Häufige Symptome sind Bauchschmerzen (meist im linken Unterbauch), Druckempfindlichkeit, Fieber sowie Veränderungen des Stuhlgangs wie Verstopfung oder Durchfall. Symptome, die eine sofortige ärztliche Bewertung erfordern, sind plötzlich sehr starke Bauchschmerzen, hohes Fieber, blutiger Stuhl, anhaltendes Erbrechen, Ohnmachtsgefühle oder sehr schneller Puls; in solchen Fällen sollten Sie umgehend Notfallmedizin in Anspruch nehmen.

Ursachen und Risikofaktoren

Die genauen Ursachen sind nicht immer klar. Zu den bekannten Risikofaktoren zählen höheres Lebensalter, ballaststoffarme Ernährung, chronische Verstopfung, Übergewicht, Rauchen und bestimmte Lebensgewohnheiten. Das Vorliegen von Divertikeln erhöht das Risiko für entzündliche Episoden.

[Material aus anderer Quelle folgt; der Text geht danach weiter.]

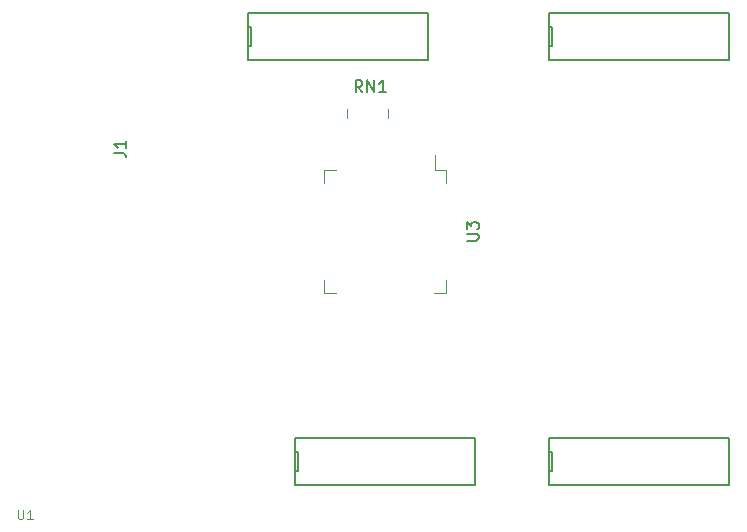
<source format=gbr>
G04 #@! TF.GenerationSoftware,KiCad,Pcbnew,(5.1.2-1)-1*
G04 #@! TF.CreationDate,2020-04-01T22:22:55+05:30*
G04 #@! TF.ProjectId,Alchitry_HDMI_Shield,416c6368-6974-4727-995f-48444d495f53,rev?*
G04 #@! TF.SameCoordinates,Original*
G04 #@! TF.FileFunction,Legend,Top*
G04 #@! TF.FilePolarity,Positive*
%FSLAX46Y46*%
G04 Gerber Fmt 4.6, Leading zero omitted, Abs format (unit mm)*
G04 Created by KiCad (PCBNEW (5.1.2-1)-1) date 2020-04-01 22:22:55*
%MOMM*%
%LPD*%
G04 APERTURE LIST*
%ADD10C,0.120000*%
%ADD11C,0.127000*%
%ADD12C,0.150000*%
%ADD13C,0.015000*%
G04 APERTURE END LIST*
D10*
X46725000Y-27825000D02*
X46725000Y-26550000D01*
X47675000Y-38175000D02*
X47675000Y-37125000D01*
X37325000Y-38175000D02*
X37325000Y-37125000D01*
X37325000Y-27825000D02*
X37325000Y-28875000D01*
X47675000Y-27825000D02*
X47675000Y-28875000D01*
X37325000Y-27825000D02*
X38375000Y-27825000D01*
X37325000Y-38175000D02*
X38375000Y-38175000D01*
X47675000Y-38175000D02*
X46625000Y-38175000D01*
X47675000Y-27825000D02*
X46725000Y-27825000D01*
D11*
X31100000Y-15700000D02*
X30900000Y-15700000D01*
X31100000Y-17300000D02*
X31100000Y-15700000D01*
X30900000Y-17300000D02*
X31100000Y-17300000D01*
X46100000Y-14500000D02*
X46100000Y-18500000D01*
X30900000Y-14500000D02*
X46100000Y-14500000D01*
X30900000Y-15700000D02*
X30900000Y-14500000D01*
X30900000Y-17300000D02*
X30900000Y-15700000D01*
X30900000Y-18500000D02*
X30900000Y-17300000D01*
X46100000Y-18500000D02*
X30900000Y-18500000D01*
X56600000Y-15700000D02*
X56400000Y-15700000D01*
X56600000Y-17300000D02*
X56600000Y-15700000D01*
X56400000Y-17300000D02*
X56600000Y-17300000D01*
X71600000Y-14500000D02*
X71600000Y-18500000D01*
X56400000Y-14500000D02*
X71600000Y-14500000D01*
X56400000Y-15700000D02*
X56400000Y-14500000D01*
X56400000Y-17300000D02*
X56400000Y-15700000D01*
X56400000Y-18500000D02*
X56400000Y-17300000D01*
X71600000Y-18500000D02*
X56400000Y-18500000D01*
X35100000Y-51700000D02*
X34900000Y-51700000D01*
X35100000Y-53300000D02*
X35100000Y-51700000D01*
X34900000Y-53300000D02*
X35100000Y-53300000D01*
X50100000Y-50500000D02*
X50100000Y-54500000D01*
X34900000Y-50500000D02*
X50100000Y-50500000D01*
X34900000Y-51700000D02*
X34900000Y-50500000D01*
X34900000Y-53300000D02*
X34900000Y-51700000D01*
X34900000Y-54500000D02*
X34900000Y-53300000D01*
X50100000Y-54500000D02*
X34900000Y-54500000D01*
X56600000Y-51700000D02*
X56400000Y-51700000D01*
X56600000Y-53300000D02*
X56600000Y-51700000D01*
X56400000Y-53300000D02*
X56600000Y-53300000D01*
X71600000Y-50500000D02*
X71600000Y-54500000D01*
X56400000Y-50500000D02*
X71600000Y-50500000D01*
X56400000Y-51700000D02*
X56400000Y-50500000D01*
X56400000Y-53300000D02*
X56400000Y-51700000D01*
X56400000Y-54500000D02*
X56400000Y-53300000D01*
X71600000Y-54500000D02*
X56400000Y-54500000D01*
D10*
X42720000Y-23400000D02*
X42720000Y-22600000D01*
X39280000Y-23400000D02*
X39280000Y-22600000D01*
D12*
X49402380Y-33761904D02*
X50211904Y-33761904D01*
X50307142Y-33714285D01*
X50354761Y-33666666D01*
X50402380Y-33571428D01*
X50402380Y-33380952D01*
X50354761Y-33285714D01*
X50307142Y-33238095D01*
X50211904Y-33190476D01*
X49402380Y-33190476D01*
X49402380Y-32809523D02*
X49402380Y-32190476D01*
X49783333Y-32523809D01*
X49783333Y-32380952D01*
X49830952Y-32285714D01*
X49878571Y-32238095D01*
X49973809Y-32190476D01*
X50211904Y-32190476D01*
X50307142Y-32238095D01*
X50354761Y-32285714D01*
X50402380Y-32380952D01*
X50402380Y-32666666D01*
X50354761Y-32761904D01*
X50307142Y-32809523D01*
D13*
X11400074Y-56568803D02*
X11400074Y-57206224D01*
X11437570Y-57281215D01*
X11475065Y-57318710D01*
X11550056Y-57356205D01*
X11700037Y-57356205D01*
X11775028Y-57318710D01*
X11812523Y-57281215D01*
X11850018Y-57206224D01*
X11850018Y-56568803D01*
X12637420Y-57356205D02*
X12187476Y-57356205D01*
X12412448Y-57356205D02*
X12412448Y-56568803D01*
X12337458Y-56681289D01*
X12262467Y-56756280D01*
X12187476Y-56793775D01*
D12*
X40559523Y-21202380D02*
X40226190Y-20726190D01*
X39988095Y-21202380D02*
X39988095Y-20202380D01*
X40369047Y-20202380D01*
X40464285Y-20250000D01*
X40511904Y-20297619D01*
X40559523Y-20392857D01*
X40559523Y-20535714D01*
X40511904Y-20630952D01*
X40464285Y-20678571D01*
X40369047Y-20726190D01*
X39988095Y-20726190D01*
X40988095Y-21202380D02*
X40988095Y-20202380D01*
X41559523Y-21202380D01*
X41559523Y-20202380D01*
X42559523Y-21202380D02*
X41988095Y-21202380D01*
X42273809Y-21202380D02*
X42273809Y-20202380D01*
X42178571Y-20345238D01*
X42083333Y-20440476D01*
X41988095Y-20488095D01*
X19552380Y-26333333D02*
X20266666Y-26333333D01*
X20409523Y-26380952D01*
X20504761Y-26476190D01*
X20552380Y-26619047D01*
X20552380Y-26714285D01*
X20552380Y-25333333D02*
X20552380Y-25904761D01*
X20552380Y-25619047D02*
X19552380Y-25619047D01*
X19695238Y-25714285D01*
X19790476Y-25809523D01*
X19838095Y-25904761D01*
M02*

</source>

Diagnostik und anwendbare Fachrichtungen

Die Erstbeurteilung erfolgt meist durch den Hausarzt oder einen Internisten. Bei Bedarf erfolgt die Zuweisung an Gastroenterologie oder kolorektale Chirurgie. Übliche Untersuchungen sind die körperliche Untersuchung, Bluttests und bildgebende Verfahren wie die Computertomografie. Endoskopische Untersuchungen werden häufig außerhalb der akuten Phase geplant.

Vorbeugung und Alltagsempfehlungen

Allgemeine Maßnahmen zur Reduktion des Risikos umfassen eine ballaststoffreiche Ernährung, ausreichende Flüssigkeitszufuhr, regelmäßige körperliche Aktivität und Gewichtskontrolle. Auch regelmäßige Toilettegewohnheiten können hilfreich sein. Für individuelle Empfehlungen konsultieren Sie bitte eine medizinische Fachstelle.